■ ASSIGNED TASK 1 ■
Copy the lines of the entries verbatim, starting at the line containing "left ankle: (612, 377, 12)" and ending at the line containing "right wrist: (1325, 738, -30)".

■ SUPPLIED TEXT ■
BAUCUS: I think the president has put too much stock in a lot of great personal relationships. Really what counts is the best interest of that country. President Xi is only going to do what is best for China, irrespective of whether he has a good relationship with Donald Trump. Same with the United States. But still, knowing somebody helps.

BOLDUAN: Do you think that if Donald Trump takes the next step, putting tariffs on all Chinese goods coming into the United States --

BAUCUS: Right.

BOLDUAN: -- is that a way to get China to -- I don't any other way to put it -- other than get China to bend?

BAUCUS: Not much. I think China will bend a little, not much, because China is proud. China has other options. They can boost the Belt and Road Initiative. It can invest in lots of other countries around the world. China will not bend.


BOLDUAN: You see this ending poorly for the United States?

BAUCUS: I think we're in a tough spot, especially because President Trump is so public about what he's done. And it's such a big deal, it's hard for him to back down from what he's done already. The danger I see, too, this is a faint echo of Smoot-Hawley.

BOLDUAN: Explain.

BAUCUS: The '30s, the depression was caused, in large part, because countries put tariffs on each other's products. We're putting big tariffs on Chinese products. You have tariffs on other country's products. China is putting tariffs on our products. I hope we don't get momentum to move us in that direction because that's going to cause a recession in America and other countries as well.

BOLDUAN: With concern like that, I do then wonder, how happy are you that you're not the current U.S. ambassador to China?

BAUCUS: It's mixed. I loved the job. I like being there. Maybe a bit of a masochist. I like jumping in. I care a lot about the U.S./China relationship.


BAUCUS: I wanted to do all I could just to help people understand each other. A lot of this is misunderstanding both ways. Because more people look at each other as premises and assumptions, they can start to talk a little bit and understand each other.

BOLDUAN: What's your advice to Terry Branstad right now?

BAUCUS: Keep asking questions. Keep talking. Ask constructive questions. Find ways to get out of this mess.

■ ASSIGNED TASK 2 ■
According to the interview transcript, what did Baucus say was in large part the cause of the depression in the '30s?

■ INFORMATION ■
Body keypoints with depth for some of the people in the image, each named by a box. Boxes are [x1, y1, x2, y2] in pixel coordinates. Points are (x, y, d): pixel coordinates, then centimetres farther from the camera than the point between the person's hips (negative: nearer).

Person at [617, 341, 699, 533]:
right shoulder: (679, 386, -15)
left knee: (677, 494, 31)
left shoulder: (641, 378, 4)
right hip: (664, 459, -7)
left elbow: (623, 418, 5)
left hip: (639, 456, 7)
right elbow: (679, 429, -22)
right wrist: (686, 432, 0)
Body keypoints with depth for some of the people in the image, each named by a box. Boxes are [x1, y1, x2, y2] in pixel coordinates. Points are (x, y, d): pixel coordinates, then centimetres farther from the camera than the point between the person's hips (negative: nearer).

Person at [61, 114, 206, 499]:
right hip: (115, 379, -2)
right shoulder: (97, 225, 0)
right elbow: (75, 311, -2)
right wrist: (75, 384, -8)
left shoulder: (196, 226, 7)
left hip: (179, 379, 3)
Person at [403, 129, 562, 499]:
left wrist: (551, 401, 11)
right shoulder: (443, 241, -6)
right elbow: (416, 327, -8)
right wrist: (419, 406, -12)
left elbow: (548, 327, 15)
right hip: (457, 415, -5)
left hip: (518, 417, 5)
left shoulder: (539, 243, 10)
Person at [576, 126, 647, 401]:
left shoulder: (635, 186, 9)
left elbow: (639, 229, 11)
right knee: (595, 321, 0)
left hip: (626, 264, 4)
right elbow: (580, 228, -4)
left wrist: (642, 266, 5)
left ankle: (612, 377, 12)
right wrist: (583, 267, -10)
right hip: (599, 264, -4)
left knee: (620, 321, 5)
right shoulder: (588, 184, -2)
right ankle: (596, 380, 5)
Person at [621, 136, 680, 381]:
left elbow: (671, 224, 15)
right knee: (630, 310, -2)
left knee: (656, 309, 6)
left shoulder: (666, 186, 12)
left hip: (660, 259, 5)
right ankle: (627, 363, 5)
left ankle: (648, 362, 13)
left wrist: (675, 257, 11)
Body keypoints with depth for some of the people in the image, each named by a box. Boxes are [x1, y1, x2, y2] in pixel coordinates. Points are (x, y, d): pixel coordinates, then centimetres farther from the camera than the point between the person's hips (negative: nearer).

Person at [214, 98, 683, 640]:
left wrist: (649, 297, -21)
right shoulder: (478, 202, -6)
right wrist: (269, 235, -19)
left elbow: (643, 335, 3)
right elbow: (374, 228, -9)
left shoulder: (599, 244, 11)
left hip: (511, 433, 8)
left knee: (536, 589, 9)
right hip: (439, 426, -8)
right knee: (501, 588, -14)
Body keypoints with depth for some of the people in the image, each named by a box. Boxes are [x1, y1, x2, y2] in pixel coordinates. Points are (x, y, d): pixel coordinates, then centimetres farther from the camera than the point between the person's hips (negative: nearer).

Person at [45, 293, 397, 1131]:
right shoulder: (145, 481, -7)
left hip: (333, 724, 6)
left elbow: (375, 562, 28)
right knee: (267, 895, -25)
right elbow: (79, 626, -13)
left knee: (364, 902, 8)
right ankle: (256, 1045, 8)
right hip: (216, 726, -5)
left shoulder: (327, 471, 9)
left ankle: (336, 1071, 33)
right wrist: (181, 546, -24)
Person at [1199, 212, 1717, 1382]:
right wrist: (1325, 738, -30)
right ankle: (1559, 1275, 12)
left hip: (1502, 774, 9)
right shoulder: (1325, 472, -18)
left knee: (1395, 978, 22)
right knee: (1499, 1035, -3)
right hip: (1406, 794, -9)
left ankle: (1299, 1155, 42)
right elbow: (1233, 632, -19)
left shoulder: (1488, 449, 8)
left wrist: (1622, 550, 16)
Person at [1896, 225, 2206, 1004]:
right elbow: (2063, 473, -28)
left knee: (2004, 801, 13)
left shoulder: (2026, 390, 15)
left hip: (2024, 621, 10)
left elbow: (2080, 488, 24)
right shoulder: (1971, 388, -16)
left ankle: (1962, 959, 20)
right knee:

■ ANSWER SECTION 1 ■
left ankle: (612, 377, 12)
right wrist: (583, 267, -10)
right hip: (599, 264, -4)
left knee: (620, 321, 5)
right shoulder: (588, 184, -2)
right ankle: (596, 380, 5)
Person at [621, 136, 680, 381]:
left elbow: (671, 224, 15)
right knee: (630, 310, -2)
left knee: (656, 309, 6)
left shoulder: (666, 186, 12)
left hip: (660, 259, 5)
right ankle: (627, 363, 5)
left ankle: (648, 362, 13)
left wrist: (675, 257, 11)
Body keypoints with depth for some of the people in the image, each named by a box. Boxes are [x1, y1, x2, y2] in pixel coordinates. Points are (x, y, d): pixel coordinates, then centimetres farther from the camera than the point between the person's hips (negative: nearer).

Person at [214, 98, 683, 640]:
left wrist: (649, 297, -21)
right shoulder: (478, 202, -6)
right wrist: (269, 235, -19)
left elbow: (643, 335, 3)
right elbow: (374, 228, -9)
left shoulder: (599, 244, 11)
left hip: (511, 433, 8)
left knee: (536, 589, 9)
right hip: (439, 426, -8)
right knee: (501, 588, -14)
Body keypoints with depth for some of the people in the image, each named by a box. Boxes are [x1, y1, x2, y2] in pixel coordinates. Points are (x, y, d): pixel coordinates, then centimetres farther from the camera than the point between the person's hips (negative: nearer).

Person at [45, 293, 397, 1131]:
right shoulder: (145, 481, -7)
left hip: (333, 724, 6)
left elbow: (375, 562, 28)
right knee: (267, 895, -25)
right elbow: (79, 626, -13)
left knee: (364, 902, 8)
right ankle: (256, 1045, 8)
right hip: (216, 726, -5)
left shoulder: (327, 471, 9)
left ankle: (336, 1071, 33)
right wrist: (181, 546, -24)
Person at [1199, 212, 1717, 1382]:
right wrist: (1325, 738, -30)

■ ANSWER SECTION 2 ■
Countries putting tariffs on each other's products.